Angular templates are very cool and all, there's jsut one thing im used to that im missing:
This is only about building/packaging your JS for prod
When i require a handlebars template with require.js:
require(["hbs!my-template"], function(tmpl) {
//use the template in here
});
HBS can parse the template, find dependencies and subdependencies, and include all those. Further, with require.js i can automatically get all the dependencies included in my build, just by asking for my-template
They all seem to work more or less the same way:
- Scan directory for all files named "*.mysuffix", for example
templates/dashboard/**/*.html
- Concat all those and add them to template cache, when your one single angular app starts
- I have more than one angular app on a page
- I have several different pages, where some reuses widgets from each other The angular community seems to favor folder structures like this
app
/directives
/dashboard
/settings
/controllers
/dashboard
/settings
/templates
/dashboard
/settings
My opinion is that that stuff only works for small apps. For larger apps you need smth like this:
app
/widgets
/account
/other-thing
/pages
/dashboard
/settings
A widget can be used on both dashboard/settings, and that folder contains a controller it needs, a template it needs and so. All code concerning one unit on the page is in one folder.

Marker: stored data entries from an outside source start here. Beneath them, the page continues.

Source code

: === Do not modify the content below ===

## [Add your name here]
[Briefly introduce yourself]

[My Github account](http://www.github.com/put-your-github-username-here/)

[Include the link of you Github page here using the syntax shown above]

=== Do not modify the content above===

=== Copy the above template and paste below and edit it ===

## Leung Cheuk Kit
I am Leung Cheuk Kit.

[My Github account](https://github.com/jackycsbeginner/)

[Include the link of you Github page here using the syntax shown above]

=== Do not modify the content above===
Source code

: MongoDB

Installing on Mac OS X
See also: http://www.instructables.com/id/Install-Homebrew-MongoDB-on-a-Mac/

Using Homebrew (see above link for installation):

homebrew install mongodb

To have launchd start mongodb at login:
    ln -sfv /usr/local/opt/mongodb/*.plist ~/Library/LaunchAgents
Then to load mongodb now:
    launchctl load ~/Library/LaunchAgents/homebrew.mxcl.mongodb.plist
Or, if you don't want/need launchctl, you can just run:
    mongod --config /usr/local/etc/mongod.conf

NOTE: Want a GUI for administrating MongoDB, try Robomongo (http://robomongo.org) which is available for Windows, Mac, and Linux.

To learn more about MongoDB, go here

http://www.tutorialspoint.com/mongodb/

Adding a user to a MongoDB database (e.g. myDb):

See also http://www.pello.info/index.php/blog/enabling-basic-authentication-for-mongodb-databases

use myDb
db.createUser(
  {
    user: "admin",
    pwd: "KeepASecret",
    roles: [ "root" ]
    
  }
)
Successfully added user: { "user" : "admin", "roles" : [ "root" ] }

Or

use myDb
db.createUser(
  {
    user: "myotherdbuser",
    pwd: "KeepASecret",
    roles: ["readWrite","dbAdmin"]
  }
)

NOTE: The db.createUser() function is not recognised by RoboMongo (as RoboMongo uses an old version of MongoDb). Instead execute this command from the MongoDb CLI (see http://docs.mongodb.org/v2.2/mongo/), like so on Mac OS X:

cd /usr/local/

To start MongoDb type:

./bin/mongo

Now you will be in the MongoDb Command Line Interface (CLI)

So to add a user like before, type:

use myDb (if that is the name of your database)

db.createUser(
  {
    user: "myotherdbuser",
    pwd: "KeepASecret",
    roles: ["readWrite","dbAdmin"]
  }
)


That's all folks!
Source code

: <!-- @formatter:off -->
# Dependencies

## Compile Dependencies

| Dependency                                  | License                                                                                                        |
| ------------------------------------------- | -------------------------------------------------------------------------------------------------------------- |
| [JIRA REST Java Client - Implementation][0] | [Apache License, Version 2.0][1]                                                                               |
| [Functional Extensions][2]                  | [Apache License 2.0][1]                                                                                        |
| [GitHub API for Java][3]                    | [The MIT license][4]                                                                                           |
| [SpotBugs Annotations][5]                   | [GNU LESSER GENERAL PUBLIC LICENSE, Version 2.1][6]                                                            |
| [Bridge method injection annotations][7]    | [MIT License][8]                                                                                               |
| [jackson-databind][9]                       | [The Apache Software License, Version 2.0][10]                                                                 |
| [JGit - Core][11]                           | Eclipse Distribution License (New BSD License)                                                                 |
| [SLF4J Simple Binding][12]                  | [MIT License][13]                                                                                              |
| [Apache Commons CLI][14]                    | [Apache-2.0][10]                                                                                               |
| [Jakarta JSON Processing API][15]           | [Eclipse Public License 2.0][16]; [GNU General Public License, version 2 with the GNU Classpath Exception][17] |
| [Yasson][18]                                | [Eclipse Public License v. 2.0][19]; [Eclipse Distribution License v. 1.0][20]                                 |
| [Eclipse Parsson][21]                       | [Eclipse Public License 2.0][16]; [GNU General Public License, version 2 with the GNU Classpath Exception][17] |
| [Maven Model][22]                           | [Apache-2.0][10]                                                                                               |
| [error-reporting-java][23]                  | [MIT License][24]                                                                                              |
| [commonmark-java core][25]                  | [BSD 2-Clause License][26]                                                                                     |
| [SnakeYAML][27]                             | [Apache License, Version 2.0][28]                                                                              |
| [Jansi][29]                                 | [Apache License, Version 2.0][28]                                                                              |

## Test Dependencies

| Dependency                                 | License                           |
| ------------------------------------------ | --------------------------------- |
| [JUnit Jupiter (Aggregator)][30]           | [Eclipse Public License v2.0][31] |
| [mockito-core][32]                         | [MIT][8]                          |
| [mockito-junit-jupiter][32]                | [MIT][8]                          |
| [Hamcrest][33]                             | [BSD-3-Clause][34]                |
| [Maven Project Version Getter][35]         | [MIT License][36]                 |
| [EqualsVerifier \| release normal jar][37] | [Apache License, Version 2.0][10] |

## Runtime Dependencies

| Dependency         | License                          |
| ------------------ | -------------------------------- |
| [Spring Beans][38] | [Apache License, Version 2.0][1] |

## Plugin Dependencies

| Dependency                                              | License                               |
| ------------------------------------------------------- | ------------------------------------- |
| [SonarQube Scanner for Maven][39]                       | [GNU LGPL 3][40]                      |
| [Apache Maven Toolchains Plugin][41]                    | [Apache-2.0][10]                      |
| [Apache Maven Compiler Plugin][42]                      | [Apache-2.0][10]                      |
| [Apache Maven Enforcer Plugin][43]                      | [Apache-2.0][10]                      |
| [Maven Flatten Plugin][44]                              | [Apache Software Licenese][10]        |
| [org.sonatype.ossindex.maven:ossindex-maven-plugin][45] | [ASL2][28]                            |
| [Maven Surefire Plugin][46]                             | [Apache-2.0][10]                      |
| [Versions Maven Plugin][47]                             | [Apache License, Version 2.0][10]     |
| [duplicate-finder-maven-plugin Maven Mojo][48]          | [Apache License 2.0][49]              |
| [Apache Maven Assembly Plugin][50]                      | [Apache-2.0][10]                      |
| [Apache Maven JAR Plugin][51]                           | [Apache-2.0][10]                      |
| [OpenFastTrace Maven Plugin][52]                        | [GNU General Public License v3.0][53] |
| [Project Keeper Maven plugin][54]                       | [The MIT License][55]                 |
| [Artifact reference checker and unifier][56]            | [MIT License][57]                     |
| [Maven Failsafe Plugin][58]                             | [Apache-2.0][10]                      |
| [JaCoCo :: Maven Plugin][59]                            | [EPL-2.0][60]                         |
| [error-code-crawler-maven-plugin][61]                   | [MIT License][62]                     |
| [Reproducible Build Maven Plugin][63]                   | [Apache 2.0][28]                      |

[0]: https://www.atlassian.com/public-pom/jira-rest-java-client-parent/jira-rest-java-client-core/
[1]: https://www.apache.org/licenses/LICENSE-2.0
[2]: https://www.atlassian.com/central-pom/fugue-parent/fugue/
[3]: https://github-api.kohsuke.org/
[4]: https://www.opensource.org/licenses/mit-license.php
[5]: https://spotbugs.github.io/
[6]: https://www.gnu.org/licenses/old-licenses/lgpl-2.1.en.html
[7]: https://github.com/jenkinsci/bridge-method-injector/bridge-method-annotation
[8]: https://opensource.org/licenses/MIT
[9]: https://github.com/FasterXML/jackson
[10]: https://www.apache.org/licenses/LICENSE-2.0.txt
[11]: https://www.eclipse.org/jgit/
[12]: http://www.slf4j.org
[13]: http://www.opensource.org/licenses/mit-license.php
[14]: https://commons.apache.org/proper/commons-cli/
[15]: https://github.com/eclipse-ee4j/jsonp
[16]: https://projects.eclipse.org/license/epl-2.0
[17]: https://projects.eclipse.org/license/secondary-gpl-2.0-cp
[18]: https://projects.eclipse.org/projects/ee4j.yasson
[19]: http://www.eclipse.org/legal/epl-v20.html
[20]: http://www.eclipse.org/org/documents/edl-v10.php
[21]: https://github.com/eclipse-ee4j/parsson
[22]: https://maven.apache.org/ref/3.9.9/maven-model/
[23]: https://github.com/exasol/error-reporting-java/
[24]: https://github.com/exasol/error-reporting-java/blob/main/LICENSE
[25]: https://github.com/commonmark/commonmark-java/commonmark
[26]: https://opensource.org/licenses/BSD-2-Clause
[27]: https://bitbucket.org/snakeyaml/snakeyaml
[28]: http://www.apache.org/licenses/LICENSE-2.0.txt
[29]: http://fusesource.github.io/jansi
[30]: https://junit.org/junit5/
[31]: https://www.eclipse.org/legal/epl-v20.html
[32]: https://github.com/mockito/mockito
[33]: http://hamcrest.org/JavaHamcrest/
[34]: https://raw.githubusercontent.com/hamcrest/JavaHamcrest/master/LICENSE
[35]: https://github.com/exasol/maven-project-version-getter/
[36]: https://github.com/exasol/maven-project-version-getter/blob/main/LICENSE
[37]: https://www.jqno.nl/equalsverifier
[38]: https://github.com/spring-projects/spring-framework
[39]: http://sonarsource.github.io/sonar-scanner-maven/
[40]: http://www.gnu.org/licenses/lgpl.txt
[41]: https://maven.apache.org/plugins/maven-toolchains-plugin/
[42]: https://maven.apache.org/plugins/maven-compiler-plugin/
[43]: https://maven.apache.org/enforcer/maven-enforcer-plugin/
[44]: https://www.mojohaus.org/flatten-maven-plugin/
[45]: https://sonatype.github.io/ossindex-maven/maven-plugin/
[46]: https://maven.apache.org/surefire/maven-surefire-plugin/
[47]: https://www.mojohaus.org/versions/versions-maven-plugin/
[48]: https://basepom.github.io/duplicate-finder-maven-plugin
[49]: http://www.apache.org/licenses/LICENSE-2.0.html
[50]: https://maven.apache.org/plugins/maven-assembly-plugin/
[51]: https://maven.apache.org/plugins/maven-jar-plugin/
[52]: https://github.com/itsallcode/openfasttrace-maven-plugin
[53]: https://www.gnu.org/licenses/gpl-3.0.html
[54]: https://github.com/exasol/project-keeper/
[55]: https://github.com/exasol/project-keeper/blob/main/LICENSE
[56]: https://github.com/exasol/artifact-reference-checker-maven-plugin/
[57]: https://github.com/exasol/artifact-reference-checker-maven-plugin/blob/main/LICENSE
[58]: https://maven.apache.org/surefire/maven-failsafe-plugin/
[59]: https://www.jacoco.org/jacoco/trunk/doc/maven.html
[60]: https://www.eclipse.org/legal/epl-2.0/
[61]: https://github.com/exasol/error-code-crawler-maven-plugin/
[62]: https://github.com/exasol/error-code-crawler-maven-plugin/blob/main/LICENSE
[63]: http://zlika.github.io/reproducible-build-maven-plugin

I honestly think I never used ng-include and I think we don't use it internally. We just pull every template through directives (our routing is weird, Jan wrote about it here http://jan.varwig.org/archive/angularjs-views-vs-directives) so I honestly don't know what tooling exists on top of that for compiling.
However, including templates required by templates in my view should be the job of the template compiler. For instance, in Handlebars, if you use partials, it pulls the partial file by itself.